City officials in Peabody, Massachusetts, will host a public forum next week to address three recent earthquakes that shook the city.
The meeting, scheduled for Aug. 26 at 6 p.m., will be hosted by Mayor Edward Bettencourt Jr., along with Boston College professor of geophysics John Ebel and a representative from the United States Geographical Survey, according to an announcement Thursday.
"What I think we're seeing right now is what we call an earthquake swarm, which is just a series of small earthquakes that take place over anywhere from hours to days," Ebel told NBC10 Boston.
They could mean something bigger is coming, or not, and understands people may be concerned.
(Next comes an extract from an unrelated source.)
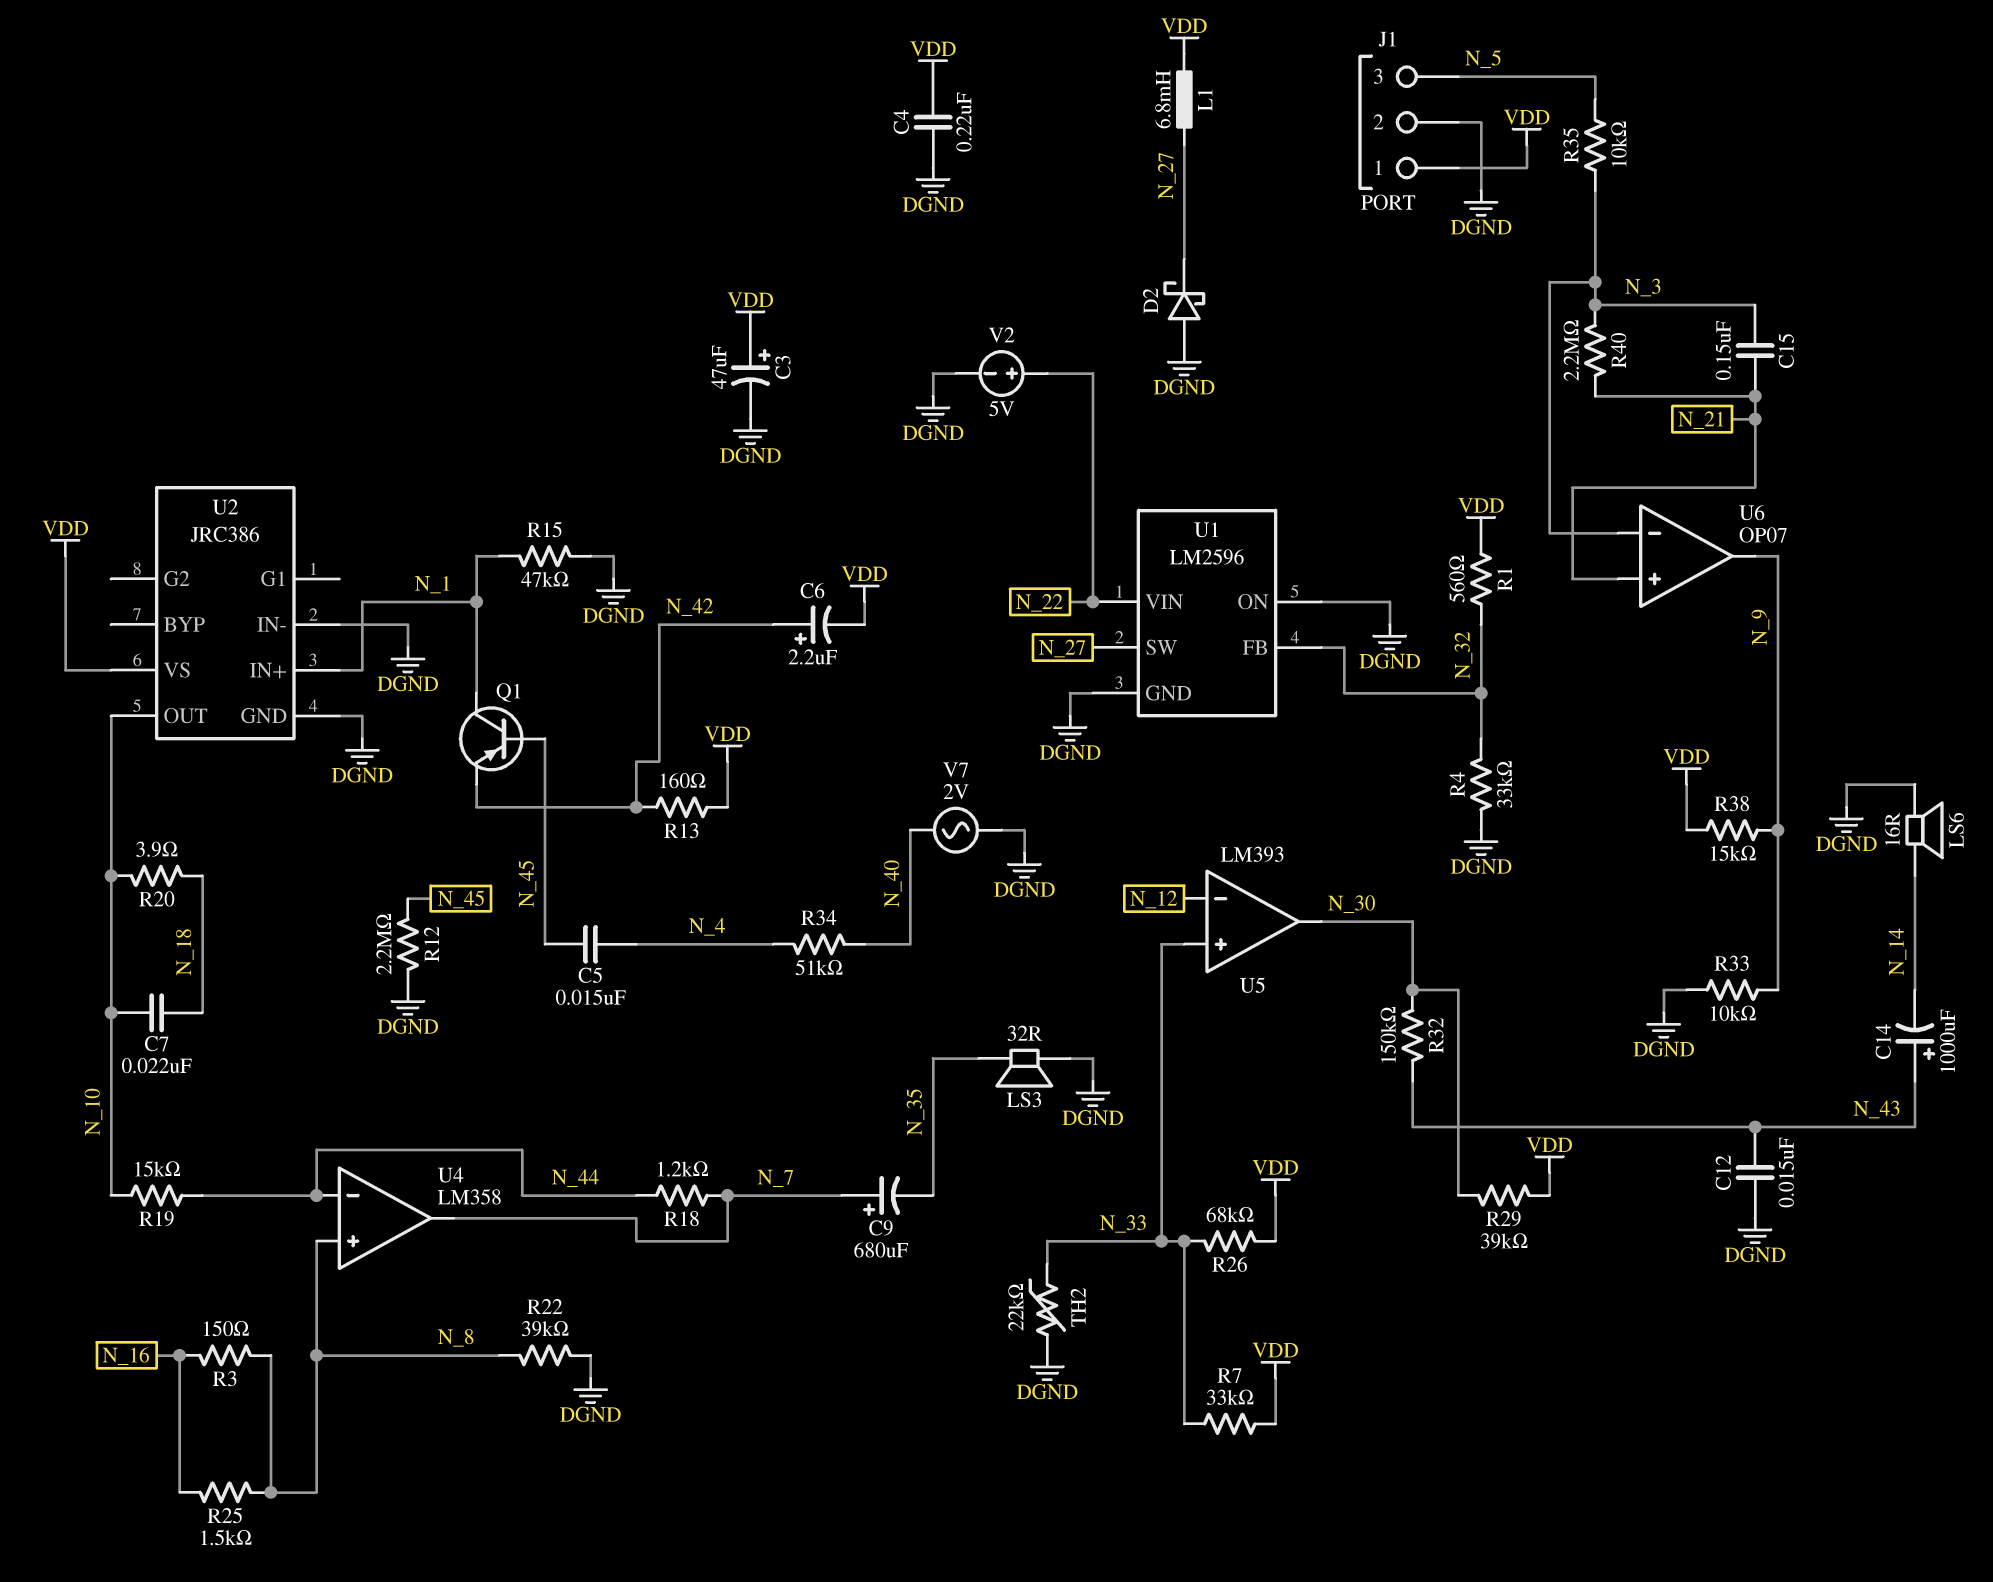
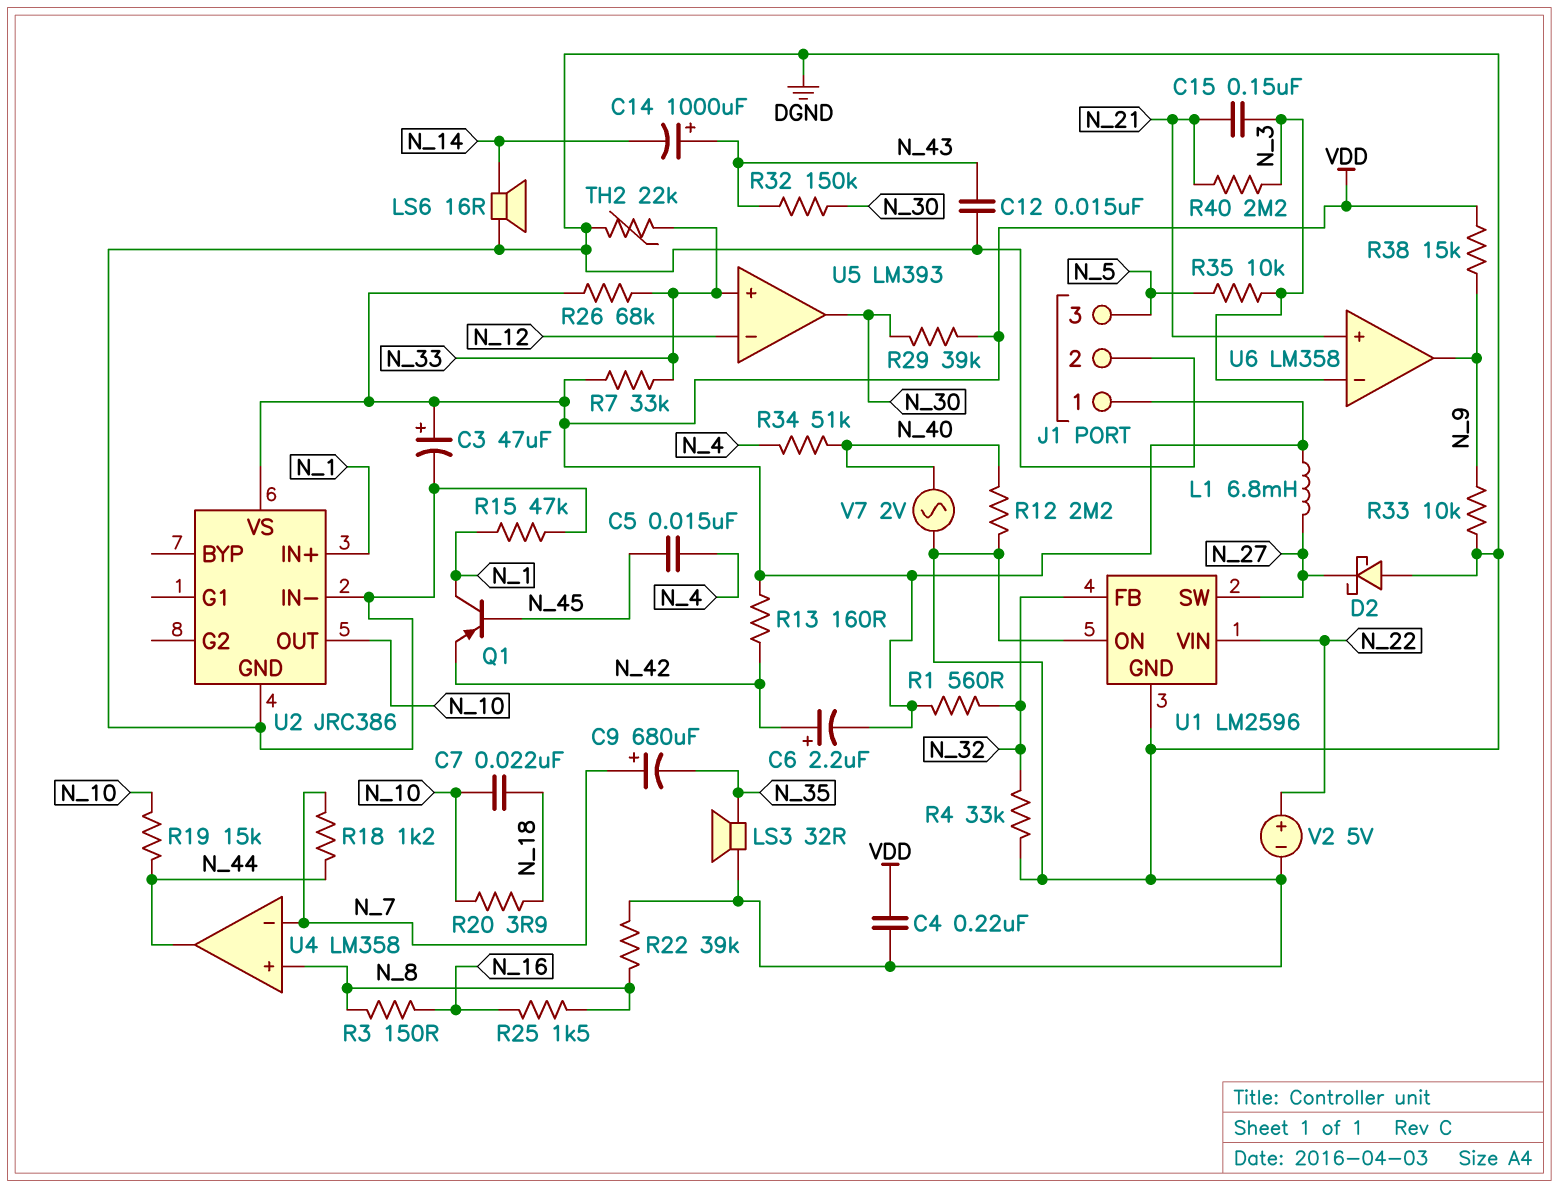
R12: 2.2M (DGND, N_45) -> 2.2M (DGND, N_40)
U4 pin in-: N_44 -> N_7
U4 pin out: N_7 -> N_44
U6: OP07 -> LM358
The first of the two earthquakes took place on July 25. The 1.4 magnitude quake was felt in the city’s immediate surrounding communities, including Danvers, Salem, Lynnfield, Wakefield and the Merrimack Valley.
On Aug. 4, a second earthquake struck the city, with a slightly lower magnitude of 1.2. No injuries or damage were reported from either event, though city officials have received reports from residents who have heard “loud bangs, some of which have caused their homes to shake,” Bettencourt Jr. said in a statement.
A 1.3 magnitude quake was reported at approximately 3:20 p.m. Wednesday, according to NBC 10 Boston's Chief Meteorologist Matt Noyes.